* Directions for this task *
Report only how many lines of the entries below contain the string "need".

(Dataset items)
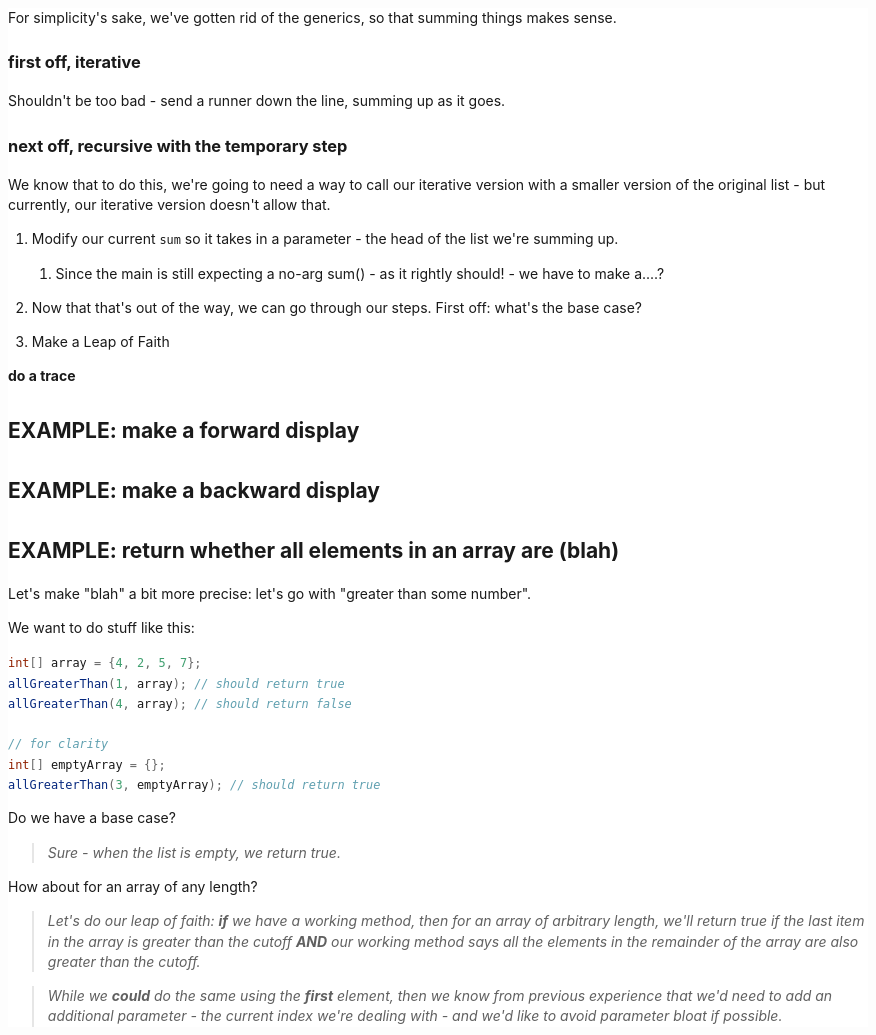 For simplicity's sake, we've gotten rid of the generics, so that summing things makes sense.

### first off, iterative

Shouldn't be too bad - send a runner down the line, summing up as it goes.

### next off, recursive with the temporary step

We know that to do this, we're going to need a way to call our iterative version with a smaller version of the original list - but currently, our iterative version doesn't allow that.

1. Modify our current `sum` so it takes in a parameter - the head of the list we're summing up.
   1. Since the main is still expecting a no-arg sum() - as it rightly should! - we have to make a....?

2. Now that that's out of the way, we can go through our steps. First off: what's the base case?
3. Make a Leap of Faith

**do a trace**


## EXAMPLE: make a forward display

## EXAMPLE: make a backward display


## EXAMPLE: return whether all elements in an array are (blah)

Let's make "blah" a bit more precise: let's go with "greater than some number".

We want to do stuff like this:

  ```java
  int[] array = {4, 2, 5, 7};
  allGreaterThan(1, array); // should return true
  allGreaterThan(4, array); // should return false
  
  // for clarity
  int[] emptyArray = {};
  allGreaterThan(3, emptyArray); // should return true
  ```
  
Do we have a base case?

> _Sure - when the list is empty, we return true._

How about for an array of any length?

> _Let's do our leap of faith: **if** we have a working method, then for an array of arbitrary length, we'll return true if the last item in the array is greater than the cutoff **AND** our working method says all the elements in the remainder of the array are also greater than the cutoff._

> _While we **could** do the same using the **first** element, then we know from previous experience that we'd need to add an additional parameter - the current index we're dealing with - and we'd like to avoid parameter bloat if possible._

* Solution to this problem *
2